On "Mouth," the vocals, banjo, and acoustic guitar provide the backbone, but horns entering in the middle add a gentle melody, the kick drum provides a soft heartbeat in an interlude, and there are even a few electronic ambient flourishes. Harmonizing voices paired with acoustic guitar imitate ringing bells.

Throughout the record, there's a deft balance of simplicity and density - of straightforward musical and thematic ideas explored fully and cleverly, which lends lean mass to even the gentleness. From moments of ethereal harmonies to infrequent blasts of discord, there's confidence and certainty in fulfilling each track's considerable ambitions.

The band uses electric guitar infrequently, for example, but it's carefully employed to serve the song. "Loam & Rye" is nearly a rock song, but the instrument brings more than distortion. There are, in fact, at least four distinct guitar parts, each serving a different function - a slow, flat, reverb-heavy hook; a bright complement to the vocals; scratchy, nearly ominous rhythmic noise; and, near the end, a backward squall. That sounds like overkill - particularly on a record largely made from fluffy clouds - but it reflects a clarity of vision and execution.

The River Monks started in 2010 as a trio, and although the group has doubled in size since its debut album Jovials, there's a smart restraint in the songwriting and arrangements on the new record; there might be more people, but the songs aren't burdened by superfluous parts or playing.

Stier said Jovials was largely written in the studio: "We were kind of just learning what we wanted to do as a band, what we wanted to sound like, experimenting with what kinds of sounds we could make together."

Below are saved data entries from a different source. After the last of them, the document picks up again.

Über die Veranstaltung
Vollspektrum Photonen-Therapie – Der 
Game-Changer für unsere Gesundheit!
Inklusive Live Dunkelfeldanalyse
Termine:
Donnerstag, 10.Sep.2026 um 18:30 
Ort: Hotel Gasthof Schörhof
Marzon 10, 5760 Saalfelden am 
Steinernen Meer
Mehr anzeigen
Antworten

Home Is the House, by contrast, was thoroughly thought-out because of the band's new geography, and recording sessions in three states. "The second time around, we really had to be a little more mature about our arrangements, how we were going to plan it out because we had to record it in ... these specified chunks of time."

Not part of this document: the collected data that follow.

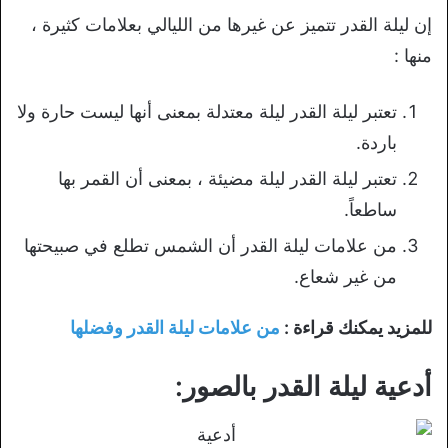
إن ليلة القدر تتميز عن غيرها من الليالي بعلامات كثيرة ،
منها :
تعتبر ليلة القدر ليلة معتدلة بمعنى أنها ليست حارة ولا
باردة.
تعتبر ليلة القدر ليلة مضيئة ، بمعنى أن القمر بها
ساطعاً.
من علامات ليلة القدر أن الشمس تطلع في صبيحتها
من غير شعاع.
للمزيد يمكنك قراءة :
من علامات ليلة القدر وفضلها
أدعية ليلة القدر بالصور:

"Mature" is a good word, as the album skates up to the line between gorgeous articulation and overly precious perfection - ending up an accessible and rich document of a band's grasp matching its reach.

The River Monks will perform on Wednesday, July 2, at Rozz-Tox (2108 Third Avenue, Rock Island; RozzTox.com). The 8 p.m. all-ages show also includes Brooks Strause and The Multiple Cat, and admission is $5.